Joseph Nathan/North Bank of the St Joe
There are so many things that speak to me about this picture; yet I am almost helpless to comment. She was typical of all his babies, blond, blue eyed and beautiful. Yet she's out of place here in his lap, as most women were when they were with him on the St. Joe. He was a completely different person then as the Joe was his emotional and spiritual home, open to only a few. Typically it was his sons that were invited in but on this day, she of dimples and sweetness sat on his throne. Now days, she is a grown up girl's girl who loves pretty dresses and party shoes but says just the same that this picture proves that the St. Joe is in her blood.

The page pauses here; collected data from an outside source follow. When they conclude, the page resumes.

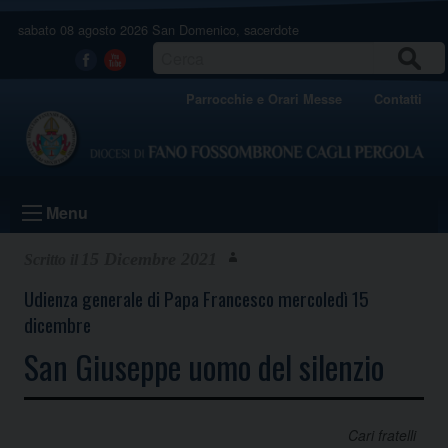
Skip
sabato 08 agosto 2026
San Domenico, sacerdote
to
content
CERCA
Facebook
Youtube
Parrocchie e Orari Messe
Contatti
Menu
15 Dicembre 2021
Udienza generale di Papa Francesco mercoledì 15
dicembre
San Giuseppe uomo del silenzio
Cari fratelli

We all feel the same; besides the AT&T stock he inherited from his father my dad's legacy to us was the cottonwoods and meadow grass, the high, fast, muddy water of Memorial Day, the huckleberries and the apples, the woodpeckers and hummingbirds and the fish, elk and deer. On the Joe, my dad was man of immense means and we benefited from a largess of clarity and spirit among pine trees and splashing streams as we tramped up and down the mountainsides of the St. Joe River.
You don't see tractors like these too much any more and you sure don't see the ingenuity that would place a plastic bucket on the exhaust stack to ward off rust. I miss my dad but I am rich, rich, rich in what he left here with me and in what he took with him when he left.